**INFORMATION SUPPLIED:**
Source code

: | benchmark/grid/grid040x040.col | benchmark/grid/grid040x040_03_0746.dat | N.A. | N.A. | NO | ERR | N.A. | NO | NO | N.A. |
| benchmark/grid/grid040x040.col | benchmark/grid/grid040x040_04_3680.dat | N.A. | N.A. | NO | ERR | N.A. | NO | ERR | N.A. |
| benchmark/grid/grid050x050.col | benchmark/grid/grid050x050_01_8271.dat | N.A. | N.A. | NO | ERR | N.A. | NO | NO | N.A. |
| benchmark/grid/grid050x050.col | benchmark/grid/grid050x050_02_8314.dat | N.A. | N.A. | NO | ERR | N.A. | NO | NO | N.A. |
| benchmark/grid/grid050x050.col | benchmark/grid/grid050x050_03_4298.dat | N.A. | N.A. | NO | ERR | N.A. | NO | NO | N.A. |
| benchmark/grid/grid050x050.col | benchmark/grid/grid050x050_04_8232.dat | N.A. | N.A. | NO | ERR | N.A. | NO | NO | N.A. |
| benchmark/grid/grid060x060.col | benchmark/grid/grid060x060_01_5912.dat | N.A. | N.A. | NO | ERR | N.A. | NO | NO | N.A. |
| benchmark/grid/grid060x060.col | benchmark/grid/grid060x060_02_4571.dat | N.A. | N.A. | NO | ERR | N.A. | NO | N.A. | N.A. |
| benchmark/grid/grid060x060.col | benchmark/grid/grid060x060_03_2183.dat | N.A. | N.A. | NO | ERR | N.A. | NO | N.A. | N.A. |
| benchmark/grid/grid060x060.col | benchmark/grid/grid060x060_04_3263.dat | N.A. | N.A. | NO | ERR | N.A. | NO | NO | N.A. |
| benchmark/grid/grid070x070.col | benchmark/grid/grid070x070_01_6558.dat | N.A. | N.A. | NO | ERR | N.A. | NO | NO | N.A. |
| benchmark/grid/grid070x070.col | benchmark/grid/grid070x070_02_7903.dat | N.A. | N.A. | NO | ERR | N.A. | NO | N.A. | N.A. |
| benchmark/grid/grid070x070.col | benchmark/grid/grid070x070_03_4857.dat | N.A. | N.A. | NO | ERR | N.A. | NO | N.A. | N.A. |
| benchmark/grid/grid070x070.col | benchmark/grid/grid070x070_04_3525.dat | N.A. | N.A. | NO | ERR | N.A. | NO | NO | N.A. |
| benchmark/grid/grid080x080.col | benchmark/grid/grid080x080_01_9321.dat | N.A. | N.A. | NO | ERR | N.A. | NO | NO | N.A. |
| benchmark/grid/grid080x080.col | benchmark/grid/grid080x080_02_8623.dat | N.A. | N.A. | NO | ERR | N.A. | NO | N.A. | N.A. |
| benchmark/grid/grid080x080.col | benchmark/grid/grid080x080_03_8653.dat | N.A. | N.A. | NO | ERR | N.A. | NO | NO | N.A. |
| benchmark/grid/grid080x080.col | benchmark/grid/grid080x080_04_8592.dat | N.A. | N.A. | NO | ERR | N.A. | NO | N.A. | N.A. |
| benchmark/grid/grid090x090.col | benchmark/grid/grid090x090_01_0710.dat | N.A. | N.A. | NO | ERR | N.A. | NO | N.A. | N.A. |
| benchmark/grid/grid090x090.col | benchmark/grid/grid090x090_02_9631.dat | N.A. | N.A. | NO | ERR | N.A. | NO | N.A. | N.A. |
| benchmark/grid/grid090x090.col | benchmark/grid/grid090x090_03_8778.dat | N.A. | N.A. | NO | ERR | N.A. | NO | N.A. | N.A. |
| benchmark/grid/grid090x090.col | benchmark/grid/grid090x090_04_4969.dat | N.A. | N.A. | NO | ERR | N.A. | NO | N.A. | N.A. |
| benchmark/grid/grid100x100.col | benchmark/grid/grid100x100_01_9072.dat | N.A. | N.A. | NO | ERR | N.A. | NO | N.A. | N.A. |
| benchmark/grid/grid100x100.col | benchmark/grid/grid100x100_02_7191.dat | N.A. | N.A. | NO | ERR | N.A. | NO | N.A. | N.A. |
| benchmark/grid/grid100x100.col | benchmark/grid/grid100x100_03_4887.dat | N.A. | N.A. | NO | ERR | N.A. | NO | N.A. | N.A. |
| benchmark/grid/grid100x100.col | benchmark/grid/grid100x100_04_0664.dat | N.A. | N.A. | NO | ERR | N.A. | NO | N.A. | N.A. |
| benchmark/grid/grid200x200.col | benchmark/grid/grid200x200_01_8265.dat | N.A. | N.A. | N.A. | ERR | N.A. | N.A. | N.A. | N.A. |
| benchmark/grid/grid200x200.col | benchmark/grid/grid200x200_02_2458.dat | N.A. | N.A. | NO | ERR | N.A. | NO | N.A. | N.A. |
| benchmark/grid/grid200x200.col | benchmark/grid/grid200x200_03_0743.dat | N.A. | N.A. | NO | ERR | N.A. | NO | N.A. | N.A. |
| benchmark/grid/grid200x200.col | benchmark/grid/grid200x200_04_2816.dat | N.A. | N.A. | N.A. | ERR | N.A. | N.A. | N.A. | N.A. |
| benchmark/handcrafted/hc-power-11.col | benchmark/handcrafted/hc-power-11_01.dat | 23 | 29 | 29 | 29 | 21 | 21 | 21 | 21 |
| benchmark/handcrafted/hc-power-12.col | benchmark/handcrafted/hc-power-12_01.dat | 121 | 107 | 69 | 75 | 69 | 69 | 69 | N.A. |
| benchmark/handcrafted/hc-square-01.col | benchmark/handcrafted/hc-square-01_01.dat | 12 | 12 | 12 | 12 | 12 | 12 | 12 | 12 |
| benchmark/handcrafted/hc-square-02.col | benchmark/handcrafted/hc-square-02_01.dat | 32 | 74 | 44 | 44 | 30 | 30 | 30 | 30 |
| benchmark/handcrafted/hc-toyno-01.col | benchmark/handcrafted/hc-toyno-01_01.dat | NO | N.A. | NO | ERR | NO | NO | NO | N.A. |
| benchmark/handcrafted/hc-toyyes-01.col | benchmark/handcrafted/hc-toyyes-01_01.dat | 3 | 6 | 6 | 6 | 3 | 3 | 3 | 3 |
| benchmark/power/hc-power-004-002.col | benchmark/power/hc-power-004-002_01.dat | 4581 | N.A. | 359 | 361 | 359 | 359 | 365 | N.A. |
...
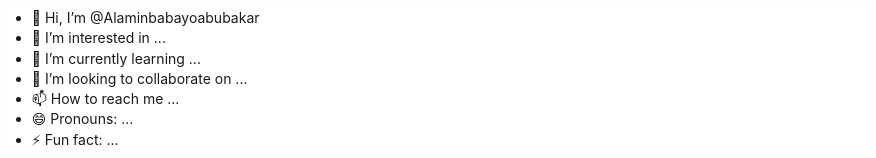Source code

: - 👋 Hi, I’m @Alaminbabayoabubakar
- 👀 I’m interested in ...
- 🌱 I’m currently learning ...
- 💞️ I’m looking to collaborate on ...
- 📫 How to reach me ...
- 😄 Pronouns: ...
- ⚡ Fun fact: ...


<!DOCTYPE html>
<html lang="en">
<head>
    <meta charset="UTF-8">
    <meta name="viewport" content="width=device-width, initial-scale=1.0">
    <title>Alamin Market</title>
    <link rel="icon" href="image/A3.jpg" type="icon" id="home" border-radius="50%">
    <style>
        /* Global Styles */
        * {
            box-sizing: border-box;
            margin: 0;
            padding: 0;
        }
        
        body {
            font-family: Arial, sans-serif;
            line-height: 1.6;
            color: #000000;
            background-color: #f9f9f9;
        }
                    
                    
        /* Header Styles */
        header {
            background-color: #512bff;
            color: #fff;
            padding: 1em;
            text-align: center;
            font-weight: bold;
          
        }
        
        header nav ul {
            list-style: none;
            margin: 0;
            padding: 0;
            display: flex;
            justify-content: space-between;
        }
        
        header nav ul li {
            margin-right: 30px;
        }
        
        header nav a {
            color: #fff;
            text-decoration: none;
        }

**ACTION ITEM:** Would you copy, unchanged, the stretch of the records above that begins at the line containing "Global Styles */" and ends at the line containing "display: flex;", and only that?

**ANSWER FOR THIS EXERCISE:**
        /* Global Styles */
        * {
            box-sizing: border-box;
            margin: 0;
            padding: 0;
        }
        
        body {
            font-family: Arial, sans-serif;
            line-height: 1.6;
            color: #000000;
            background-color: #f9f9f9;
        }
                    
                    
        /* Header Styles */
        header {
            background-color: #512bff;
            color: #fff;
            padding: 1em;
            text-align: center;
            font-weight: bold;
          
        }
        
        header nav ul {
            list-style: none;
            margin: 0;
            padding: 0;
            display: flex;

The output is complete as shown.